Он легко отыскал дорогу, ведущую к Эрдру. Насколько хватало глаз — безлюдный, размытый пейзаж; чернеющие купы деревьев, стаи ворон на горизонте, просочившаяся везде вода заполняла кюветы, ямы, поблескивая под серым небом. Опасаться любопытных не приходилось.
Через несколько минут он был уже около домика. Сложенный на небольшом пригорке из камня и цемента, он производил душераздирающее впечатление запустения и заброшенности посреди нетронутой целины. Люсьен прислонил мотоцикл к фасаду и обошел вокруг строения. Ни звука. Когда же вложил ключ в скважину, услышал удары изнутри, что его успокоило, ибо на какое-то мгновение тишина буквально испугала.
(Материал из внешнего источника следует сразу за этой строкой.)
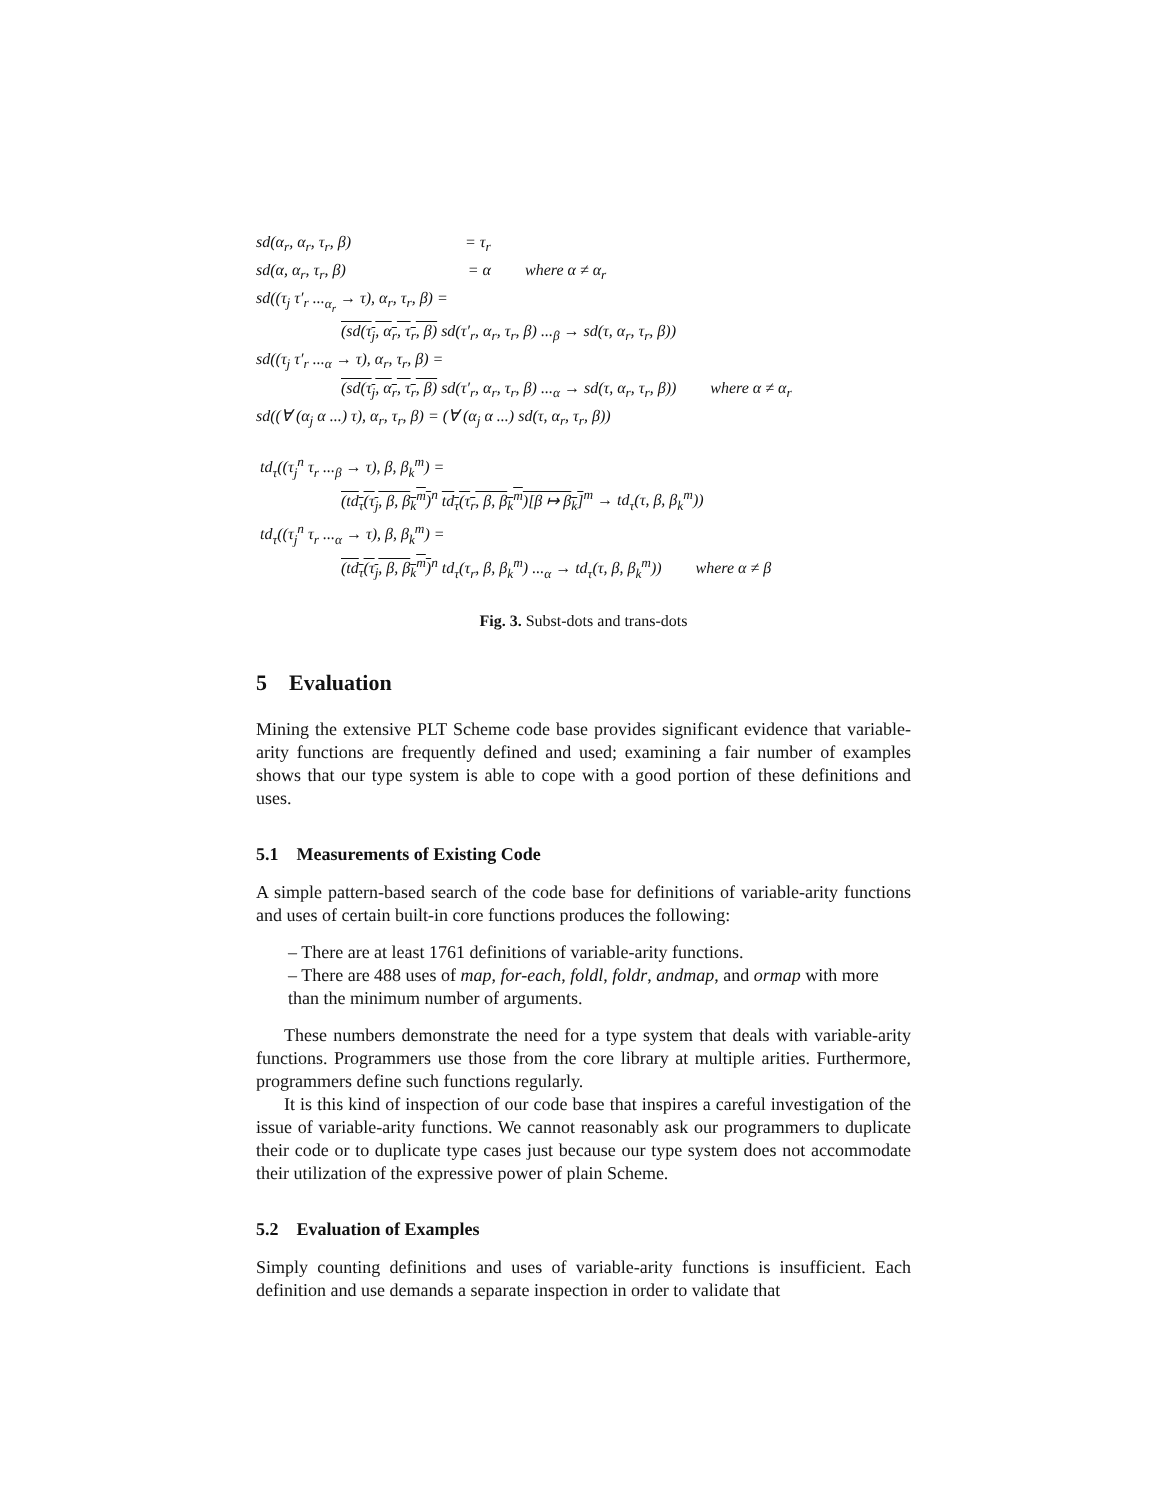sd(α<sub>r</sub>, α<sub>r</sub>, τ<sub>r</sub>, β) = τ<sub>r</sub>
sd(α, α<sub>r</sub>, τ<sub>r</sub>, β) = α where α ≠ α<sub>r</sub>
sd((τ<sub>j</sub> τ′<sub>r</sub> ...<sub>α<sub>r</sub></sub> → τ), α<sub>r</sub>, τ<sub>r</sub>, β) =
(sd(τ<sub>j</sub>, α<sub>r</sub>, τ<sub>r</sub>, β) sd(τ′<sub>r</sub>, α<sub>r</sub>, τ<sub>r</sub>, β) ...<sub>β</sub> → sd(τ, α<sub>r</sub>, τ<sub>r</sub>, β))
sd((τ<sub>j</sub> τ′<sub>r</sub> ...<sub>α</sub> → τ), α<sub>r</sub>, τ<sub>r</sub>, β) =
(sd(τ<sub>j</sub>, α<sub>r</sub>, τ<sub>r</sub>, β) sd(τ′<sub>r</sub>, α<sub>r</sub>, τ<sub>r</sub>, β) ...<sub>α</sub> → sd(τ, α<sub>r</sub>, τ<sub>r</sub>, β)) where α ≠ α<sub>r</sub>
sd((∀ (α<sub>j</sub> α ...) τ), α<sub>r</sub>, τ<sub>r</sub>, β) = (∀ (α<sub>j</sub> α ...) sd(τ, α<sub>r</sub>, τ<sub>r</sub>, β))
td<sub>τ</sub>((τ<sub>j</sub><sup>n</sup> τ<sub>r</sub> ...<sub>β</sub> → τ), β, β<sub>k</sub><sup>m</sup>) =
(td<sub>τ</sub>(τ<sub>j</sub>, β, β<sub>k</sub><sup>m</sup>)<sup>n</sup> td<sub>τ</sub>(τ<sub>r</sub>, β, β<sub>k</sub><sup>m</sup>)[β ↦ β<sub>k</sub>]<sup>m</sup> → td<sub>τ</sub>(τ, β, β<sub>k</sub><sup>m</sup>))
td<sub>τ</sub>((τ<sub>j</sub><sup>n</sup> τ<sub>r</sub> ...<sub>α</sub> → τ), β, β<sub>k</sub><sup>m</sup>) =
(td<sub>τ</sub>(τ<sub>j</sub>, β, β<sub>k</sub><sup>m</sup>)<sup>n</sup> td<sub>τ</sub>(τ<sub>r</sub>, β, β<sub>k</sub><sup>m</sup>) ...<sub>α</sub> → td<sub>τ</sub>(τ, β, β<sub>k</sub><sup>m</sup>)) where α ≠ β
Fig. 3. Subst-dots and trans-dots
5 Evaluation
Mining the extensive PLT Scheme code base provides significant evidence that variable-arity functions are frequently defined and used; examining a fair number of examples shows that our type system is able to cope with a good portion of these definitions and uses.
5.1 Measurements of Existing Code
A simple pattern-based search of the code base for definitions of variable-arity functions and uses of certain built-in core functions produces the following:
– There are at least 1761 definitions of variable-arity functions.
– There are 488 uses of map, for-each, foldl, foldr, andmap, and ormap with more than the minimum number of arguments.
These numbers demonstrate the need for a type system that deals with variable-arity functions. Programmers use those from the core library at multiple arities. Furthermore, programmers define such functions regularly.
It is this kind of inspection of our code base that inspires a careful investigation of the issue of variable-arity functions. We cannot reasonably ask our programmers to duplicate their code or to duplicate type cases just because our type system does not accommodate their utilization of the expressive power of plain Scheme.
5.2 Evaluation of Examples
Simply counting definitions and uses of variable-arity functions is insufficient. Each definition and use demands a separate inspection in order to validate that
Раз у нее хватало сил стучать, значит, неволя не причинила ей чрезмерных страданий. На цыпочках он прошел в другой конец кухни и замер у двери в комнату. Она как раз стояла за дверью, без сомнения, прижавшись к филенке.
— Выпустите меня! Я больше не могу! Что я вам сделала? — крикнула она.
Люсьен открыл было рот, но вовремя вспомнил, что говорить не следует, по крайней мере пока. Она опять принялась стучать. Так! Когда успокоится, можно попытаться объясниться. Он выложил содержимое сумок на кухонный столик, зажег свечу, обследовал помещение. Обстановка была не такой уж убогой, как представлялось. В буфете имелись и тарелки, и стаканы, и приборы из жести, и графин с треснувшим горлышком; банка заплесневелого варенья, побелевшая от известкового осадка кастрюля.
Он прилепил ко дну стакана свечу, поднял светильник над головой. Если газовый баллон еще не совсем пуст, может, можно пользоваться плитой. Стук каблучков узницы за переборкой указывал на то, что она перемещалась одновременно с Люсьеном, будто голодное животное, которое слышит, как взад-вперед ходит сторож и на слух улавливает его движения. Люсьен поставил свечу на стол, вырвал листок из блокнота и написал печатными буквами:
ЛОЖИСЬ НА КРОВАТЬ.
Подумал и добавил:
МНЕ НАДО СЛЫШАТЬ, ЧТО ОНА СКРИПИТ. БЕЗ ГЛУПОСТЕЙ. Я ОТКРОЮ ДВЕРЬ И ПОДАМ ПРОВИЗИЮ В КОМНАТУ. ПРИ ПЕРВОМ ЖЕ ПОДОЗРИТЕЛЬНОМ ДВИЖЕНИИ БУДУ СТРЕЛЯТЬ.
Трудно удержаться от улыбки. Он словно вернулся в те времена, когда носил короткие штанишки, играл в разбойников с большой дороги. Опять взял свечу, встал у двери на колени, трижды постучал и сунул в щель листок, который с другой стороны вмиг исчез, подхваченный нетерпеливой рукой. В наступившей тишине он ясно различал дыхание Элианы, и от незнакомого чувства сжалось горло. Он прислонился лбом к притолоке. Хотелось просить прощения.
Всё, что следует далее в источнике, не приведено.